Your health & safety in Fantino’s hands?

His overreactions could suspend your rights

Outgoing Toronto Police Chief Julian Fantino looks like he’s about to land a plumb appointment as the province’s Commissioner Of Emergency Management, a position created in April 2004 to oversee how Ontario responds to various crises.

Considering Fantino’s poor record of respecting civil rights, working cooperatively, treating minorities with respect, taking recommendations from experts seriously and staying calm in a storm, it isn’t easy finding people who think it’s a good idea.

“It is hard to understand why the government is considering this appointment since Fantino has a bad record,” says Tom Warner, chair of the Coalition For Lesbian And Gay Rights In Ontario (CLGRO). Fantino would “bring a storm trooper mentality to government emergency services.”

National queer lobby group Egale Canada has sent a letter to Premier Dalton McGuinty arguing that Fantino should not get the appointment.

NDP MPP Marilyn Churley has a problem with the process. The commissioner position becomes available at the end of this month, as James Young, the doctor who was Ontario’s first such commissioner, leaves for a job with the federal government.

“Our basic premise it that this is a very, very important and powerful position,” says Churley. “There should be an application process inviting all qualified individuals to apply.”

The commissioner oversees the province’s emergency planning and preparedness, monitors on-going emergency situations around the world in order to respond if a similar situation happens here, leads the development of regulations to implement emergency management and reviews existing laws and regulations to ensure that the government has all the powers and tools necessary to respond to a wide range of potential emergencies.

For Churley, Fantino’s lack of medical experience isn’t his only drawback.”Fantino is too opinionated about many things and he becomes defensive and angry when his position is attacked,” says Churley. She points to his recent anger over the settlement struck between the Toronto Police Services Board and Pussy Palace organizers to avert a battle over the women’s human rights complaint. The deal, along with a cash settlement, called for more police sensitivity training around queer issues. Despite the deal and a damning court ruling, Fantino has never apologized for the 2001 raid, which saw male officers stomping through a women-only sex party.

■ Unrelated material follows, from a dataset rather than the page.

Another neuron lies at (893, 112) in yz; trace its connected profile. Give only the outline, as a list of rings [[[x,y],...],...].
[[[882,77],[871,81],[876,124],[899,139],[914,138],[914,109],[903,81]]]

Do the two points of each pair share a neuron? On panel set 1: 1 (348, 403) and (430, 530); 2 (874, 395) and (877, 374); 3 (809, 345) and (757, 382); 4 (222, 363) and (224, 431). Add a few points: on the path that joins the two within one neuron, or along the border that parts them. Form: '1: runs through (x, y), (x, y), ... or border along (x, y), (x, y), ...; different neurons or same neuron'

Earlier this month, he attacked critics who complained that the police have not done enough to meet recommendations on how to deal with sexual assault cases, calling them “assassins.”

Gay men might want to imagine how Fantino would use his power against, say, bathhouses, if there was an outbreak of a sexually transmitted disease.

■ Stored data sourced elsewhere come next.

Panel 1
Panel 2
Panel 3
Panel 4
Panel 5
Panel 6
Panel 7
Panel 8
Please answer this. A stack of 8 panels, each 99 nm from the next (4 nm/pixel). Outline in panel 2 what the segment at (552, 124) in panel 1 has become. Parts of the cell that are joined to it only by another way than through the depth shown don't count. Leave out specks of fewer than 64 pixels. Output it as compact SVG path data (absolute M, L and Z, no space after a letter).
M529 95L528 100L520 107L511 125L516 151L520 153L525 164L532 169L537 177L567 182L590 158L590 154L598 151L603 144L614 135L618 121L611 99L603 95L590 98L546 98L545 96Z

Warner cites a number of instances where Fantino has abused his powers as police chief in London, Ontario and Toronto in relation to gay and lesbian people, as well as other minorities. There was the London “kiddie porn ring” which was neither a ring nor about kiddie porn, but which resulted in needless arrests, suicides and destroyed lives among gay men in London and Toronto. There was the release of race-based police statistics. Now he might have access to controversial health information.

“During his tenure as police chief more extreme measures have been used by police in Toronto to control demonstrations,” says Warner.

Warner also cites Fantino’s continuous denial of racial profiling by the Toronto force even after the extensive Toronto Star exposés of recent years.

McGuinty is expected to make a decision soon.